The revival of the museums, during the Years 1980, particularly touched the Musées of contemporary art but also the archaeological museums and the museums of site. This general movement, impelled and supported by the State, was taken again by the territorial collectivities which perceived the value symbolic system of this type of cultural equipment. These museums created (Lille, Grenoble, Bordeaux, Lyon, Saint-Etienne, Nimes, etc) or restored (Nantes, Grenoble, Rouen, Lyon, Douai, Nancy, Lille, etc) cause a big rise of the frequentation (260 000 visitors in Grenoble eight month after its opening).

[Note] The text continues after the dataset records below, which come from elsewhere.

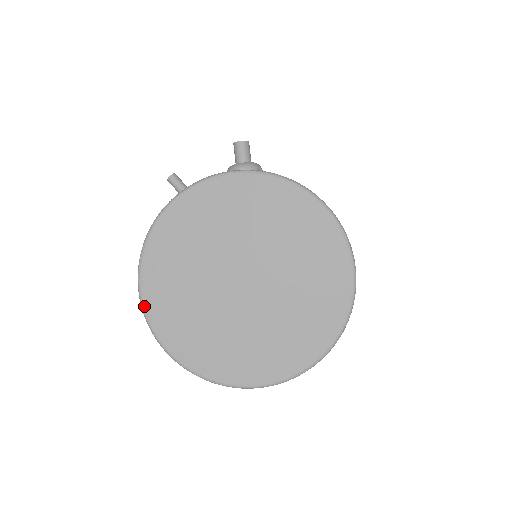
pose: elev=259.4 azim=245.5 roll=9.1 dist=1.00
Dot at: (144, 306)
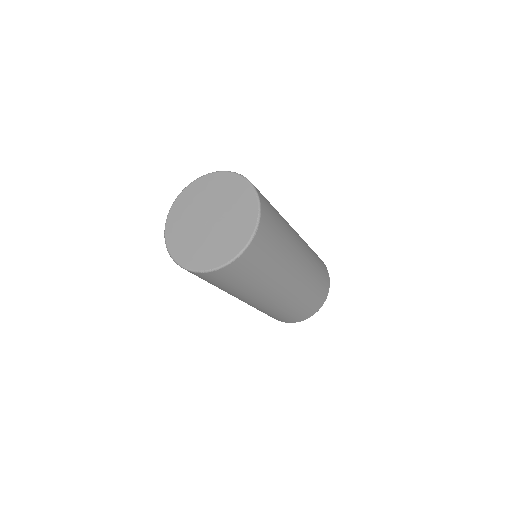
Dot at: (174, 258)
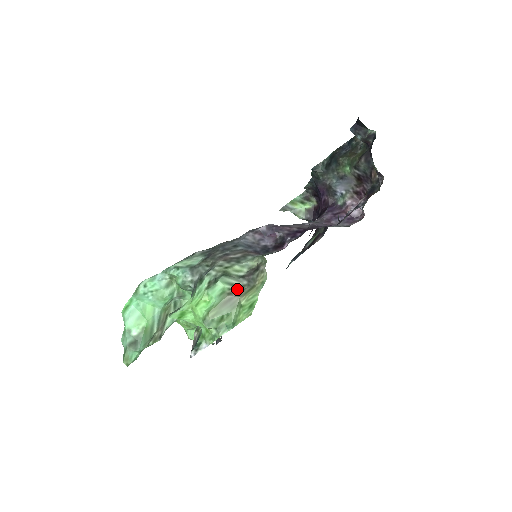
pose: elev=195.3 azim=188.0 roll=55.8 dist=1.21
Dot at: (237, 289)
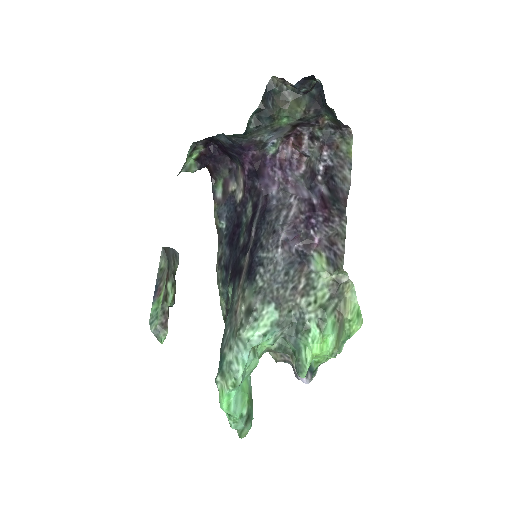
Dot at: (336, 311)
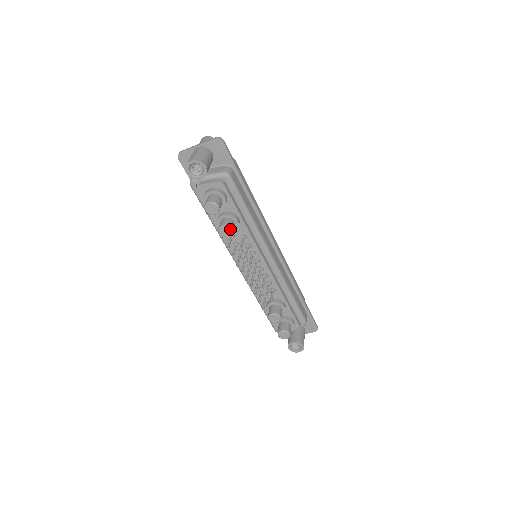
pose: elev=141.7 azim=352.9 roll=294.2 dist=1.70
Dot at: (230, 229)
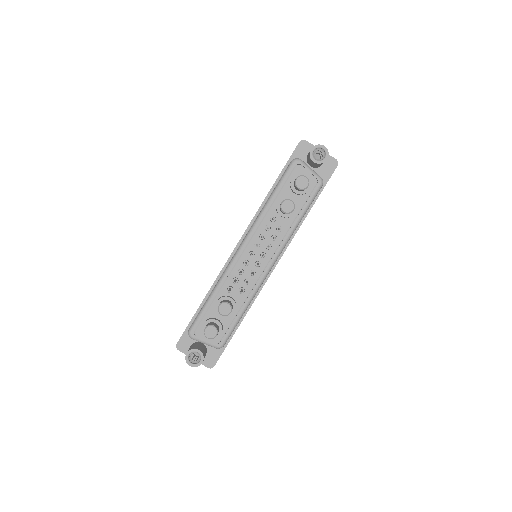
Dot at: (294, 208)
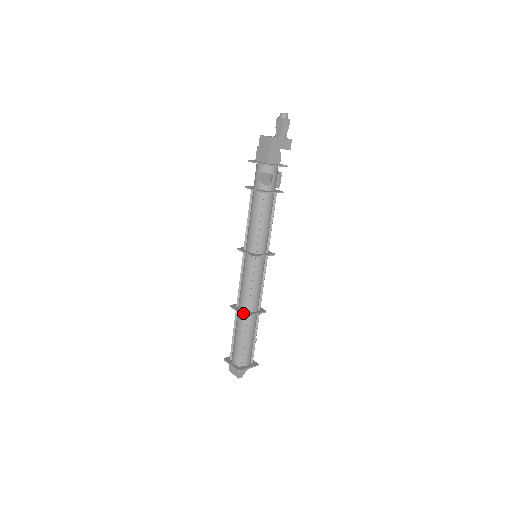
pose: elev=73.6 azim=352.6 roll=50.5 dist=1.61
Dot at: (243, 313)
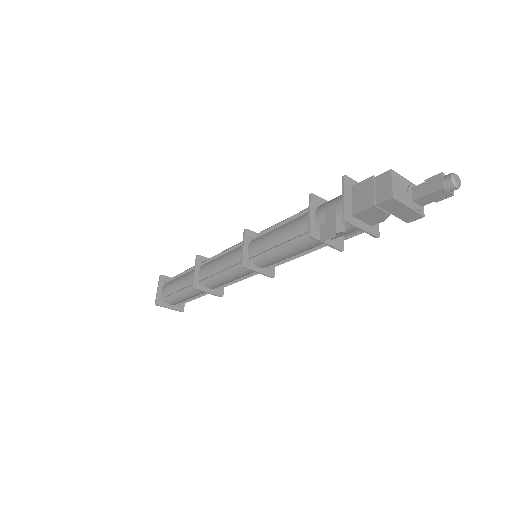
Dot at: (194, 281)
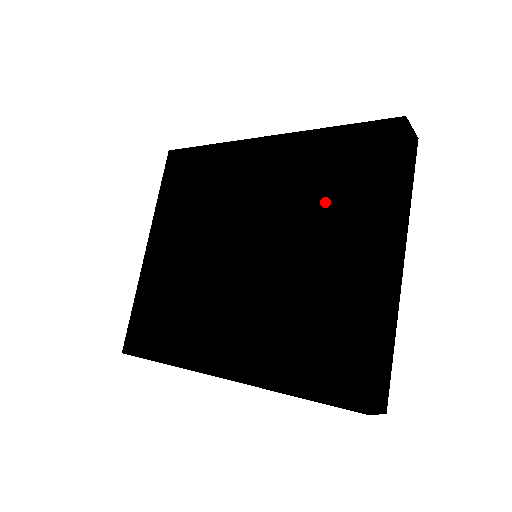
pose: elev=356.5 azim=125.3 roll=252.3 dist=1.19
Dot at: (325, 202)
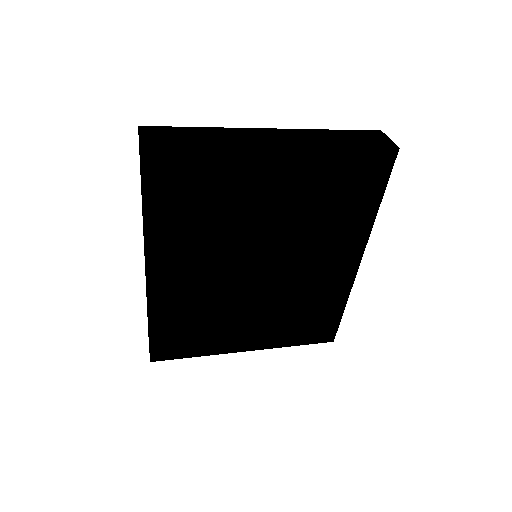
Dot at: occluded
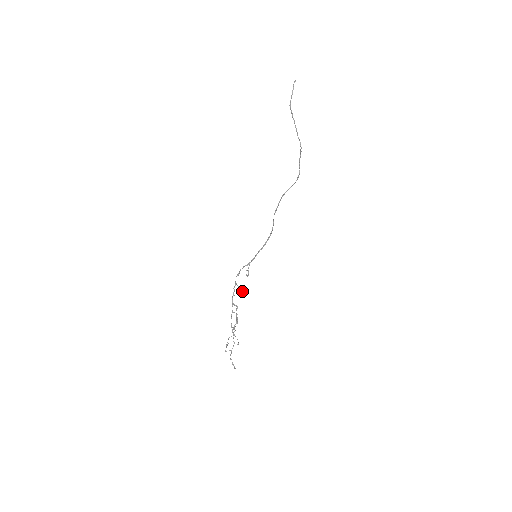
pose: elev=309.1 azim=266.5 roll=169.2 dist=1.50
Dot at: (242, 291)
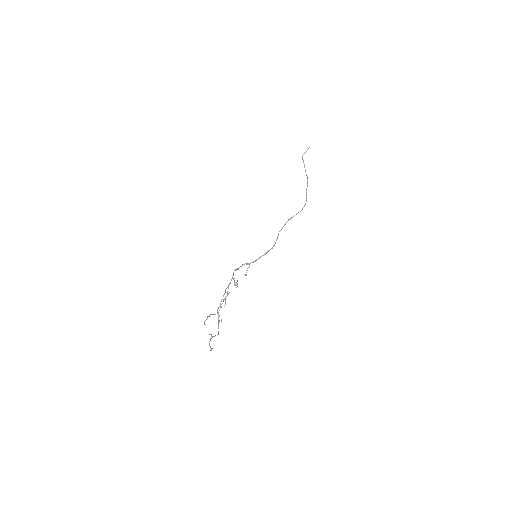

The new centers of art (the Store of Grenoble or CAPC of Bordeaux, etc) are the immense spaces, perfectly adapted to the temporary reception of works of a great formal diversity.
Starting from the Years 1990, creation, the restoration or the development of museums and, more generally, cultural die accompany the reconversion by certain areas of industries former disaster victims by the crisis during the Années 1970: Glasgow in Great Britain (Scotland), Valencian, Lille, Roubaix, Creusot, museum Guggenheim of Bilbao (Basque Country Spanish), etc
In the imaginary Museum , André Malraux sticks in 1947 to analyze the phenomenon museologic:
- “the role of the museums in our relation with the works of art is so large, that we have sorrow to think that there are not some and that there exists about it on our premises since less than two centuries. The 19th century lived them, we still live and forget about it that they imposed to the spectators a very new relation with work of Article They contributed to deliver of their function the works of art which they joined together”.
Right of the museums
In France
French the muséal field is regulated with the fourth book of the Code of the inheritance. Initially the ordinance n°45-1546 of the bearing July 13rd, 1945 on the provisional organization of the museums of the fine arts came to regulate this field. This text distinguished three types of museums:- the 24 national museums,
- ten classified museums,
- the thousand of controlled museums, under the supervision of the Direction of the Museums of France.

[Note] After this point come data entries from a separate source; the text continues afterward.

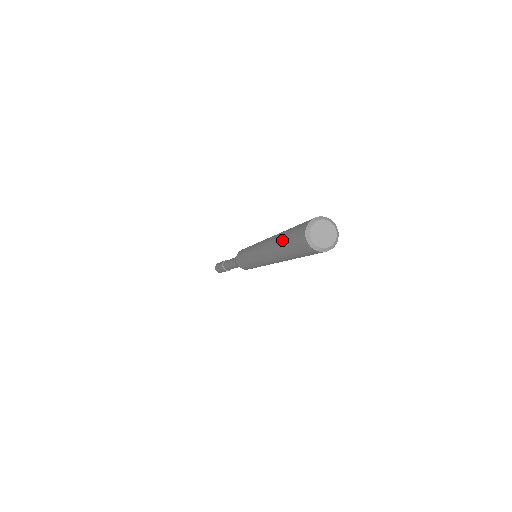
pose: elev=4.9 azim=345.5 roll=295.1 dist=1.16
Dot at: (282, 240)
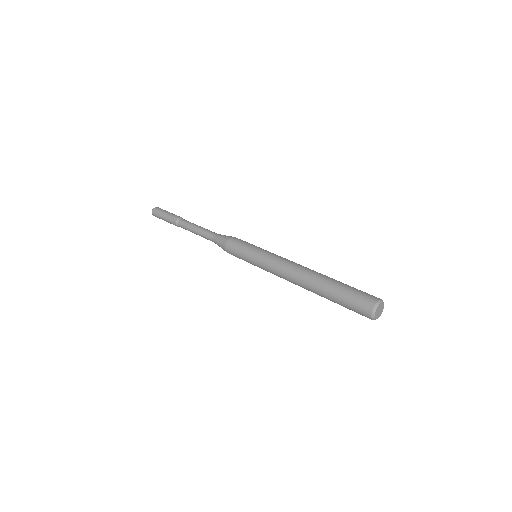
Dot at: (332, 301)
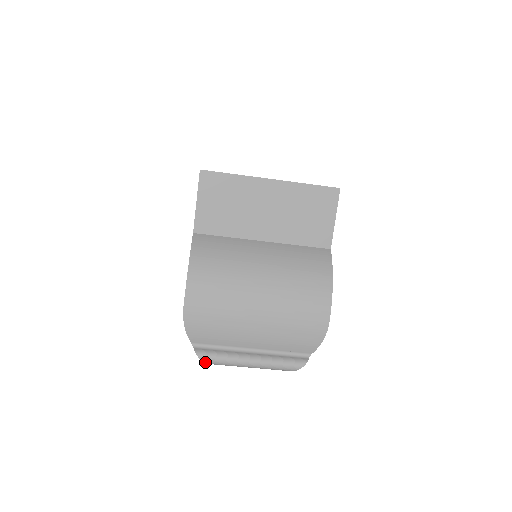
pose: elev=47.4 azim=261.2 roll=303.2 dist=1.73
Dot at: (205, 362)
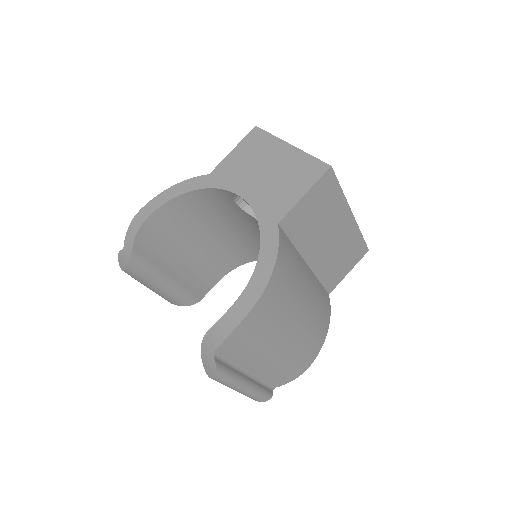
Dot at: (214, 377)
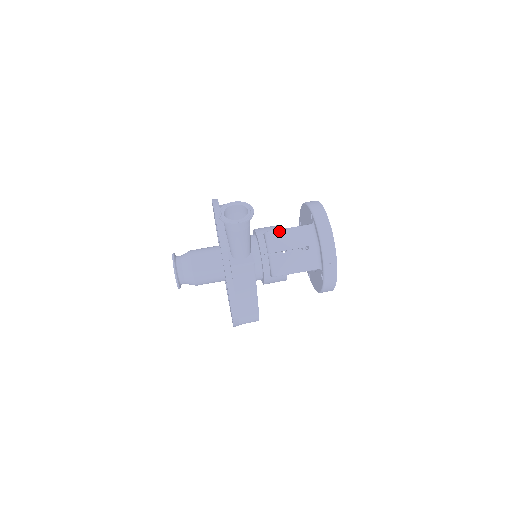
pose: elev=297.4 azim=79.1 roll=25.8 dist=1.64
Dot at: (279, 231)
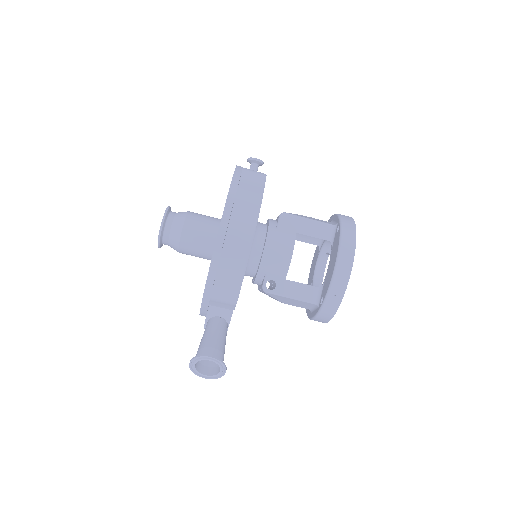
Dot at: (277, 296)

This diversity proved nonsatisfactory since it slowed down the implementation of a French Cultural policy muséale. Moreover, this text was in total shift with the concrete evolution, since 1945, related to the diversity of the collections, the management styles, etc For example, the museum was defines very narrowly since one restricted it with the Art schools, during one time or the Contemporary art emerged.
May 25th, 2000, the deputy Alfred Recours deposited with the National Assembly an information paper (n°2418) in which it indicated that “a bill of modernization of the right of the museums would make it possible to renovate a too narrow legal framework, to open it with all the types of museums and the concerns other than scientific, while reorganizing the relations between the State and the territorial collectivities, in order to give to the museums all their place within cultural democratization and of the cultural installation of the territory”.

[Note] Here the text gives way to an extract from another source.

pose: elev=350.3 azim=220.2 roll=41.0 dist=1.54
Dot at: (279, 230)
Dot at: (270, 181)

Consequently, the law n°2002-5 of January 4th, 2002 took as a starting point this report/ratio and finally came to bring up to date the ordinance of 45 theoretically provisional. The goal of this law is to harmonize the rules applicable to the whole of the museums and to take care to preserve certain flexibilities of their management by taking account of the process of cultural Décentralisation. Thus it installation the label Musée of France and worked out a true mode muséal.
The article of the Code of the inheritance widened the definition of the museum like “any permanent collection made up of goods whose conservation and presentation take on an public interest and organized for knowledge, of the education and the pleasure of the public”. Thus this new definition falls under a logic of cultural democratization. Moreover it grants functions of education to the museums.